THE LEFT HAND OF DARKNESS by Ursula K.Leguin

Tibe spoke on the radio a good deal. Estraven when in power had never done so, and it was not in the Karhidish vein: their government was not a public performance, normally; it was covert and indirect. Tibe, however, orated. Hearing his voice on the air I saw again the long-toothed smile and the face masked with a net of fine wrinkles. His speeches were long and loud: praises of Karhide, disparagements of Orgoreyn, vilifications of “disloyal factions,” discussions of the “integrity of the Kingdom’s borders,” lectures in history and ethics and economics, all in a ranting, canting, emotional tone that went shrill with vituperation or adulation. He talked much about pride of country and love of the parentland, but little about shifgrethor, personal pride or prestige. Had Karhide lost so much prestige in the Sinoth Valley business that the subject could not be brought up? No; for he often talked about the Sinoth Valley. I decided that he was deliberately avoiding talk of shifgrethor because he wished to rouse emotions of a more elemental, uncontrollable kind. He wanted to stir up something which the whole shifgrethor-pattern was a refinement upon, a sublimation of. He wanted his hearers to be frightened and angry. His themes were not pride and love at all, though he used the words perpetually; as he used them they meant self-praise and hate. He talked a great deal about Truth also, for he was, he said, “cutting down beneath the veneer of civilization.”
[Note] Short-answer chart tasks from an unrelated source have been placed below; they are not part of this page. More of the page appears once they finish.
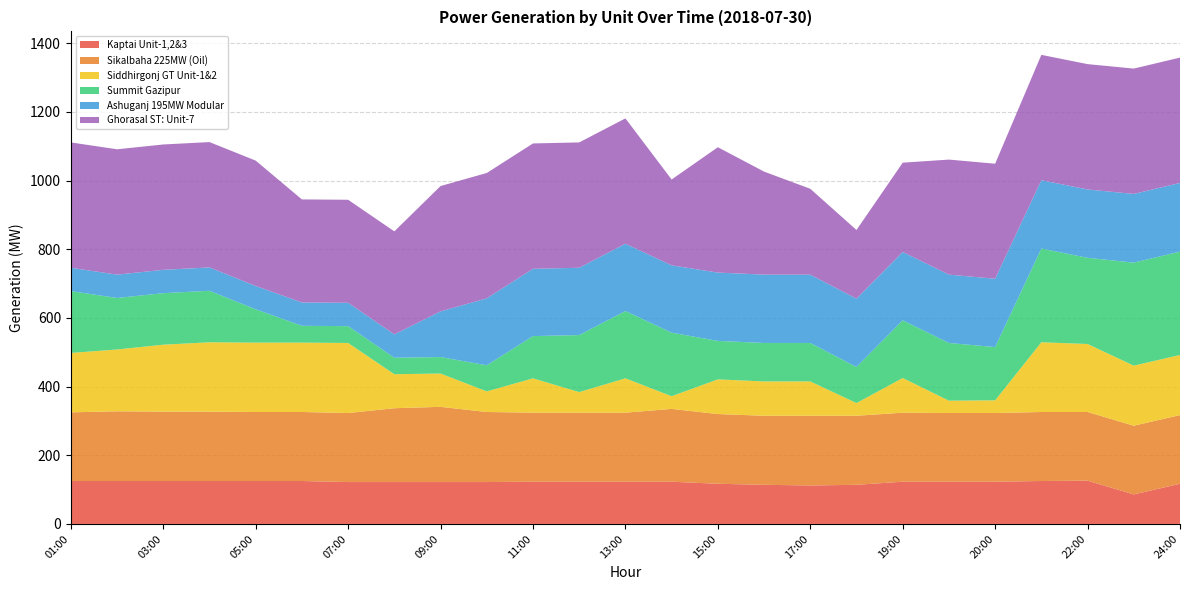

Reading right to left, list all the values displayed in this chart.

Kaptai Unit-1,2&3: 24:00=117	23:00=86	22:00=126	21:00=125	20:00=123	19:30=123	19:00=123	18:00=114	17:00=112	16:00=114	15:00=117	14:00=123	13:00=123	12:00=123	11:00=123	10:00=122	09:00=122	08:00=122	07:00=122	06:00=125	05:00=125	04:00=125	03:00=125	02:00=125	01:00=125
Sikalbaha 225MW (Oil): 24:00=200	23:00=200	22:00=200	21:00=201	20:00=200	19:30=200	19:00=201	18:00=201	17:00=203	16:00=201	15:00=203	14:00=212	13:00=201	12:00=201	11:00=201	10:00=204	09:00=219	08:00=215	07:00=201	06:00=201	05:00=201	04:00=202	03:00=202	02:00=203	01:00=200
Siddhirgonj GT Unit-1&2: 24:00=175	23:00=175	22:00=198	21:00=203	20:00=37	19:30=36	19:00=101	18:00=37	17:00=100	16:00=100	15:00=101	14:00=37	13:00=100	12:00=60	11:00=100	10:00=60	09:00=97	08:00=99	07:00=204	06:00=202	05:00=202	04:00=202	03:00=195	02:00=180	01:00=173
Summit Gazipur: 24:00=301	23:00=300	22:00=251	21:00=273	20:00=155	19:30=168	19:00=168	18:00=105	17:00=112	16:00=112	15:00=112	14:00=185	13:00=196	12:00=166	11:00=123	10:00=76	09:00=48	08:00=48	07:00=49	06:00=49	05:00=97	04:00=150	03:00=150	02:00=150	01:00=180
Ashuganj 195MW Modular: 24:00=200	23:00=200	22:00=199	21:00=199	20:00=199	19:30=199	19:00=199	18:00=199	17:00=199	16:00=199	15:00=199	14:00=196	13:00=196	12:00=196	11:00=196	10:00=195	09:00=133	08:00=68	07:00=68	06:00=68	05:00=68	04:00=68	03:00=68	02:00=68	01:00=68
Ghorasal ST: Unit-7: 24:00=365	23:00=365	22:00=365	21:00=365	20:00=335	19:30=335	19:00=260	18:00=200	17:00=250	16:00=300	15:00=365	14:00=250	13:00=365	12:00=365	11:00=365	10:00=365	09:00=365	08:00=300	07:00=300	06:00=300	05:00=365	04:00=365	03:00=365	02:00=365	01:00=365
It is a durable, ubiquitous, specious metaphor, that one about veneer (or paint, or pliofilm, or whatever) hiding the nobler reality beneath. It can conceal a dozen fallacies at once. One of the most dangerous is the implication that civilization, being artificial, is unnatural: that it is the opposite of primitiveness… Of course there is no veneer, the process is one of growth, and primitiveness and civilization are degrees of the same thing. If civilization has an opposite, it is war. Of those two things, you have either one, or the other. Not both. It seemed to me as I listened to Tibe’s dull fierce speeches that what he sought to do by fear and by persuasion was to force his people to change a choice they had made before their history began, the choice between those opposites.

The time was ripe, perhaps. Slow as their material and technological advance had been, little as they valued “progress” in itself, they had finally, in the last five or ten or fifteen centuries, got a little ahead of Nature. They weren’t absolutely at the mercy of their merciless climate any longer; a bad harvest would not starve a whole province, or a bad winter isolate every city. On this basis of material stability Orgoreyn had gradually built up a unified and increasingly efficient centralized state. Now Karhide was to pull herself together and do the same; and the way to make her do it was not by sparking her pride, or building up her trade, or improving her roads, farms, colleges, and so on; none of that; that’s all civilization, veneer, and Tibe dismissed it with scorn. He was after something surer, the sure, quick, and lasting way to make people into a nation: war. His ideas concerning it could not have been too precise, but they were quite sound. The only other means of mobilizing people rapidly and entirely is with a new religion; none was handy; he would make do with war.

I sent the Regent a note in which I quoted to him the question I had put to the Foretellers of Otherhord and the answer I had got. Tibe made no response. I then went to the Orgota Embassy and requested permission to enter Orgoreyn.

There are fewer people running the offices of the Stabiles of the Ekumen on Hain than there were running that embassy of one small country to another, and all of them were armed with yards of soundtapes and records. They were slow, they were thorough; none of the slapdash arrogance and sudden deviousness that marked Karhidish officialdom. I waited, while they filled out their forms.

The waiting got rather uneasy. The number of Palace Guards and city police on the streets of Erhenrang seemed to multiply every day; they were armed, and they were even developing a sort of uniform. The mood of the city was bleak, although business was good, prosperity general, and the weather fair. Nobody wanted much to do with me. My “landlady” no longer showed people my room, but rather complained about being badgered by “people from the Palace,” and treated me less as an honored sideshow than as a political suspect. Tibe made a speech about a foray in the Sinoth Valley: “brave Karhidish farmers, true patriots,” had dashed across the border south of Sassinoth, had attacked an Orgota village, burned it, and killed nine villagers, and then dragging the bodies back had dumped them into the Ey River, “such a grave,” said the Regent, “as all the enemies of our nation will find!” I heard this broadcast in the eating-hall of my island. Some people looked grim as they listened, others uninterested, others satisfied, but in these various expressions there was one common element, a little tic or facial cramp that had not used to be there, a look of anxiety.